Overall, Walmart’s prices rose by an average of about 1% last quarter.
So, what does this mean for U.S. consumer?
At a high level, “resilient” continues to be the story.
Here’s Rainey:
Everyone is looking to see if there are any creaks in the armor or anything that’s happening with the consumer, but it’s been very consistent.
They continue to be very resilient.
However, when we dig deeper, we see the same through-line we’ve been covering for years: lower-income shoppers are slipping, and buying behavior is changing to reflect higher prices.
Here’s Business Insider:
Some shoppers seem to be feeling the squeeze and either skipping purchases or switching to lower-priced alternatives.
“Not surprisingly, we see more adjustments in middle- and lower-income households than we do with higher income households and discretionary categories,” McMillon said.
McMillion went on to say:
We see a corresponding moderation in units at the item level as customers switch to other items, or in some cases, categories.
So, what’s the takeaway from all this?
Cautious optimism.
Tariffs are raising costs – though only somewhat (so far) …
Those costs are pressuring profits and reshaping consumer choices – though only somewhat…
And the U.S. consumer, despite it all, is still out there opening their wallet – though, once again, only somewhat.
It’s this “somewhat” economy that we’re living in: resilient enough to remain optimistic, fragile enough to remain cautious.
We’ll keep tracking this.
(Disclaimer: I own WMT.)
Finally, three charts to take you into the weekend
First, in yesterday’s Digest, we pointed you toward power companies as a way to play AI.
AI requires enormous amounts of energy. Below is a visual on where energy costs are – and the rate at which they’re increasing.
For context, note how prices went nowhere for the decade between 2010 and 2020.
Then, the green circle shows the spike in average price from 2021/2022 due to the conflux of natural gas cost surges, supply-chain issues, extreme weather events, and our bout with inflation.
Meanwhile, the blue circle shows the spike that we can largely attribute to AI and its surging energy demands.

Here’s a reminder from Luke as to where we’re headed with energy demand:
According to new research from Bloomberg, AI data centers could consume 1,600 terawatt-hours of electricity by 2035 – about 4.4% of global electricity.
If they were a country, data centers would rank fourth in electricity use, just behind China, the U.S. and India.
In terms of growth, global data center power demand is expected to quadruple in the next 10 years.
All this means that big AI data center operators will keep buying more and more power from major power suppliers, which investment-wise means that AI power stocks should keep powering higher.
Next, here’s why you need to own plenty of gold, silver, and Bitcoin…
The chart below shows that social benefits in the U.S. now make up 46% of all U.S. government expenditures.
This is only going to get worse as our demographic inversion intensifies.

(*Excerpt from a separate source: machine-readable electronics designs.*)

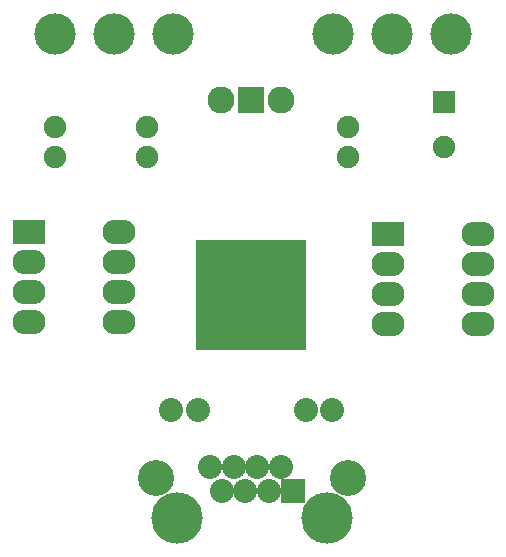
<source format=gbs>
G04 (created by PCBNEW (2013-07-07 BZR 4022)-stable) date 2014-10-22 23:03:19*
%MOIN*%
G04 Gerber Fmt 3.4, Leading zero omitted, Abs format*
%FSLAX34Y34*%
G01*
G70*
G90*
G04 APERTURE LIST*
%ADD10C,0.00393701*%
%ADD11C,0.13811*%
%ADD12C,0.075*%
%ADD13R,0.11X0.082*%
%ADD14O,0.11X0.082*%
%ADD15R,0.37X0.37*%
%ADD16C,0.09*%
%ADD17R,0.09X0.09*%
%ADD18C,0.1716*%
%ADD19C,0.08*%
%ADD20C,0.12*%
%ADD21R,0.08X0.08*%
%ADD22R,0.075X0.075*%
G04 APERTURE END LIST*
G54D10*
G54D11*
X52362Y-49133D03*
X56299Y-49133D03*
X54330Y-49133D03*
X61653Y-49133D03*
X65590Y-49133D03*
X63622Y-49133D03*
G54D12*
X52362Y-52255D03*
X52362Y-53255D03*
X62125Y-53255D03*
X62125Y-52255D03*
G54D13*
X63460Y-55822D03*
G54D14*
X63460Y-56822D03*
X63460Y-57822D03*
X63460Y-58822D03*
X66460Y-58822D03*
X66460Y-57822D03*
X66460Y-56822D03*
X66460Y-55822D03*
G54D13*
X51492Y-55744D03*
G54D14*
X51492Y-56744D03*
X51492Y-57744D03*
X51492Y-58744D03*
X54492Y-58744D03*
X54492Y-57744D03*
X54492Y-56744D03*
X54492Y-55744D03*
G54D15*
X58917Y-57839D03*
G54D16*
X59917Y-51339D03*
G54D17*
X58917Y-51339D03*
G54D16*
X57917Y-51339D03*
G54D18*
X61437Y-65276D03*
X56437Y-65276D03*
G54D19*
X57540Y-63583D03*
X57934Y-64370D03*
X58327Y-63583D03*
X58721Y-64370D03*
X59115Y-63583D03*
X59508Y-64370D03*
X59902Y-63583D03*
G54D20*
X62126Y-63937D03*
X55729Y-63937D03*
G54D19*
X57146Y-61693D03*
X60729Y-61693D03*
X56241Y-61693D03*
X61615Y-61683D03*
G54D21*
X60296Y-64370D03*
G54D22*
X65354Y-51415D03*
G54D12*
X65354Y-52915D03*
X55433Y-53255D03*
X55433Y-52255D03*
M02*

</source>
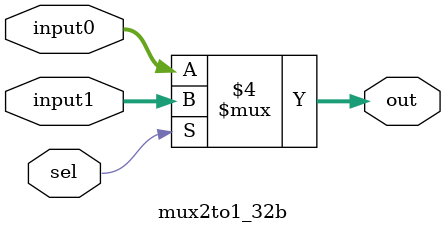
<source format=v>
module mux2to1_32b(input wire [31:0] input0, 
		               input wire [31:0] input1,
		               input wire sel, 
               	   output reg [31:0] out);
  
  always@(input0 or input1 or sel)begin
      if (sel == 1'b0)
      begin
        out = input0;
      end
      else 
      begin
        out = input1;
      end
    end
      
endmodule

</source>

Though we could draw many conclusions from this chart, we’ll keep it simple…
The purchasing power of our dollars is headed down the toilet. Invest accordingly.
Finally, does this week’s selloff have you nervous?

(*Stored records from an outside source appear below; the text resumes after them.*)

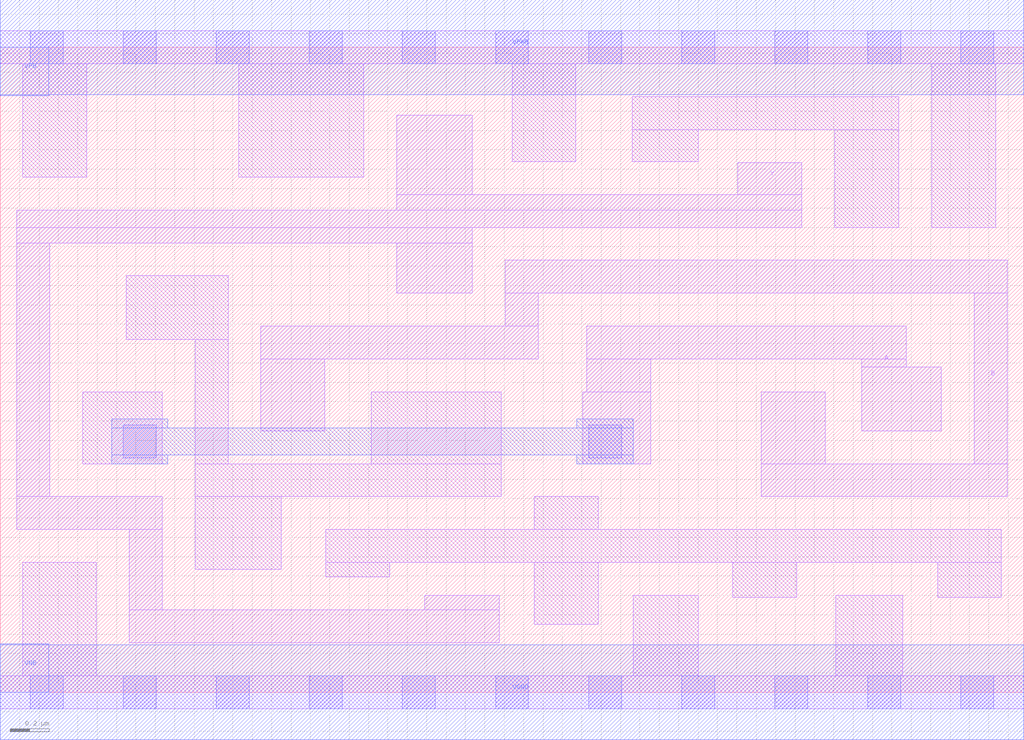
<source format=lef>
# Copyright 2020 The SkyWater PDK Authors
#
# Licensed under the Apache License, Version 2.0 (the "License");
# you may not use this file except in compliance with the License.
# You may obtain a copy of the License at
#
#     https://www.apache.org/licenses/LICENSE-2.0
#
# Unless required by applicable law or agreed to in writing, software
# distributed under the License is distributed on an "AS IS" BASIS,
# WITHOUT WARRANTIES OR CONDITIONS OF ANY KIND, either express or implied.
# See the License for the specific language governing permissions and
# limitations under the License.
#
# SPDX-License-Identifier: Apache-2.0

VERSION 5.5 ;
NAMESCASESENSITIVE ON ;
BUSBITCHARS "[]" ;
DIVIDERCHAR "/" ;
MACRO sky130_fd_sc_hs__xnor2_2
  CLASS CORE ;
  SOURCE USER ;
  ORIGIN  0.000000  0.000000 ;
  SIZE  5.280000 BY  3.330000 ;
  SYMMETRY X Y ;
  SITE unit ;
  PIN A
    ANTENNAPARTIALMETALSIDEAREA  2.107000 ;
    DIRECTION INPUT ;
    USE SIGNAL ;
    PORT
      LAYER li1 ;
        RECT 3.005000 1.180000 3.355000 1.550000 ;
        RECT 3.025000 1.550000 3.355000 1.720000 ;
        RECT 3.025000 1.720000 4.675000 1.890000 ;
        RECT 4.445000 1.350000 4.855000 1.680000 ;
        RECT 4.445000 1.680000 4.675000 1.720000 ;
    END
  END A
  PIN B
    ANTENNAGATEAREA  0.819000 ;
    DIRECTION INPUT ;
    USE SIGNAL ;
    PORT
      LAYER li1 ;
        RECT 1.345000 1.350000 1.675000 1.720000 ;
        RECT 1.345000 1.720000 2.775000 1.890000 ;
        RECT 2.605000 1.890000 2.775000 2.060000 ;
        RECT 2.605000 2.060000 5.195000 2.230000 ;
        RECT 3.925000 1.010000 5.195000 1.180000 ;
        RECT 3.925000 1.180000 4.255000 1.550000 ;
        RECT 5.025000 1.180000 5.195000 2.060000 ;
    END
  END B
  PIN Y
    ANTENNADIFFAREA  1.072800 ;
    DIRECTION OUTPUT ;
    USE SIGNAL ;
    PORT
      LAYER li1 ;
        RECT 0.085000 0.840000 0.835000 1.010000 ;
        RECT 0.085000 1.010000 0.255000 2.320000 ;
        RECT 0.085000 2.320000 2.435000 2.400000 ;
        RECT 0.085000 2.400000 4.135000 2.490000 ;
        RECT 0.665000 0.255000 2.575000 0.425000 ;
        RECT 0.665000 0.425000 0.835000 0.840000 ;
        RECT 2.045000 2.060000 2.435000 2.320000 ;
        RECT 2.045000 2.490000 4.135000 2.570000 ;
        RECT 2.045000 2.570000 2.435000 2.980000 ;
        RECT 2.190000 0.425000 2.575000 0.500000 ;
        RECT 3.805000 2.570000 4.135000 2.735000 ;
    END
  END Y
  PIN VGND
    DIRECTION INOUT ;
    USE GROUND ;
    PORT
      LAYER met1 ;
        RECT 0.000000 -0.245000 5.280000 0.245000 ;
    END
  END VGND
  PIN VNB
    DIRECTION INOUT ;
    USE GROUND ;
    PORT
    END
  END VNB
  PIN VPB
    DIRECTION INOUT ;
    USE POWER ;
    PORT
    END
  END VPB
  PIN VNB
    DIRECTION INOUT ;
    USE GROUND ;
    PORT
      LAYER met1 ;
        RECT 0.000000 0.000000 0.250000 0.250000 ;
    END
  END VNB
  PIN VPB
    DIRECTION INOUT ;
    USE POWER ;
    PORT
      LAYER met1 ;
        RECT 0.000000 3.080000 0.250000 3.330000 ;
    END
  END VPB
  PIN VPWR
    DIRECTION INOUT ;
    USE POWER ;
    PORT
      LAYER met1 ;
        RECT 0.000000 3.085000 5.280000 3.575000 ;
    END
  END VPWR
  OBS
    LAYER li1 ;
      RECT 0.000000 -0.085000 5.280000 0.085000 ;
      RECT 0.000000  3.245000 5.280000 3.415000 ;
      RECT 0.115000  0.085000 0.495000 0.670000 ;
      RECT 0.115000  2.660000 0.445000 3.245000 ;
      RECT 0.425000  1.180000 0.835000 1.550000 ;
      RECT 0.650000  1.820000 1.175000 2.150000 ;
      RECT 1.005000  0.635000 1.450000 1.010000 ;
      RECT 1.005000  1.010000 2.585000 1.180000 ;
      RECT 1.005000  1.180000 1.175000 1.820000 ;
      RECT 1.230000  2.660000 1.875000 3.245000 ;
      RECT 1.680000  0.595000 2.010000 0.670000 ;
      RECT 1.680000  0.670000 5.165000 0.840000 ;
      RECT 1.915000  1.180000 2.585000 1.550000 ;
      RECT 2.640000  2.740000 2.970000 3.245000 ;
      RECT 2.755000  0.350000 3.085000 0.670000 ;
      RECT 2.755000  0.840000 3.085000 1.010000 ;
      RECT 3.260000  2.740000 3.600000 2.905000 ;
      RECT 3.260000  2.905000 4.635000 3.075000 ;
      RECT 3.265000  0.085000 3.600000 0.500000 ;
      RECT 3.780000  0.490000 4.110000 0.670000 ;
      RECT 4.305000  2.400000 4.635000 2.905000 ;
      RECT 4.310000  0.085000 4.655000 0.500000 ;
      RECT 4.805000  2.400000 5.135000 3.245000 ;
      RECT 4.835000  0.490000 5.165000 0.670000 ;
    LAYER mcon ;
      RECT 0.155000 -0.085000 0.325000 0.085000 ;
      RECT 0.155000  3.245000 0.325000 3.415000 ;
      RECT 0.635000 -0.085000 0.805000 0.085000 ;
      RECT 0.635000  1.210000 0.805000 1.380000 ;
      RECT 0.635000  3.245000 0.805000 3.415000 ;
      RECT 1.115000 -0.085000 1.285000 0.085000 ;
      RECT 1.115000  3.245000 1.285000 3.415000 ;
      RECT 1.595000 -0.085000 1.765000 0.085000 ;
      RECT 1.595000  3.245000 1.765000 3.415000 ;
      RECT 2.075000 -0.085000 2.245000 0.085000 ;
      RECT 2.075000  3.245000 2.245000 3.415000 ;
      RECT 2.555000 -0.085000 2.725000 0.085000 ;
      RECT 2.555000  3.245000 2.725000 3.415000 ;
      RECT 3.035000 -0.085000 3.205000 0.085000 ;
      RECT 3.035000  1.210000 3.205000 1.380000 ;
      RECT 3.035000  3.245000 3.205000 3.415000 ;
      RECT 3.515000 -0.085000 3.685000 0.085000 ;
      RECT 3.515000  3.245000 3.685000 3.415000 ;
      RECT 3.995000 -0.085000 4.165000 0.085000 ;
      RECT 3.995000  3.245000 4.165000 3.415000 ;
      RECT 4.475000 -0.085000 4.645000 0.085000 ;
      RECT 4.475000  3.245000 4.645000 3.415000 ;
      RECT 4.955000 -0.085000 5.125000 0.085000 ;
      RECT 4.955000  3.245000 5.125000 3.415000 ;
    LAYER met1 ;
      RECT 0.575000 1.180000 0.865000 1.225000 ;
      RECT 0.575000 1.225000 3.265000 1.365000 ;
      RECT 0.575000 1.365000 0.865000 1.410000 ;
      RECT 2.975000 1.180000 3.265000 1.225000 ;
      RECT 2.975000 1.365000 3.265000 1.410000 ;
  END
END sky130_fd_sc_hs__xnor2_2
END LIBRARY

</source>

Here’s something to give you the warm-and-fuzzies beyond Powell’s dovish words today.
Historically, periods of elevated monetary policy – where we find ourselves today – have been “buy” signals.

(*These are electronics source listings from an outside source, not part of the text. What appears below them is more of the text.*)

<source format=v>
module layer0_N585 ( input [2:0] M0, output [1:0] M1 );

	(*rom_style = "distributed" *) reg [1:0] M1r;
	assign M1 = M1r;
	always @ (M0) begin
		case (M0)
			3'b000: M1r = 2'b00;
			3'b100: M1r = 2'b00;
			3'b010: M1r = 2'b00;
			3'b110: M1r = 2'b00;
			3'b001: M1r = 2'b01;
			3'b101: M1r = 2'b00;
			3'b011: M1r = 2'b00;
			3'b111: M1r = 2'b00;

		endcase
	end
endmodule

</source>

From Charles-Henry Monchau, CIO at Syz Group:
October 1987, the Iraq-Kuwait recession, September 11th, the 2003 “jobless recovery,” Covid lockdowns.
These are times to buy the US stock market, not sell it.
At 358, the MPU index is about as high as ever.
Bullish.

As I write Friday, with both the S&P and Nasdaq up about 2% and the Dow at an all-time-high, “bullish” does appear to be the takeaway.
We’ll keep you updated on all these stories here in the Digest.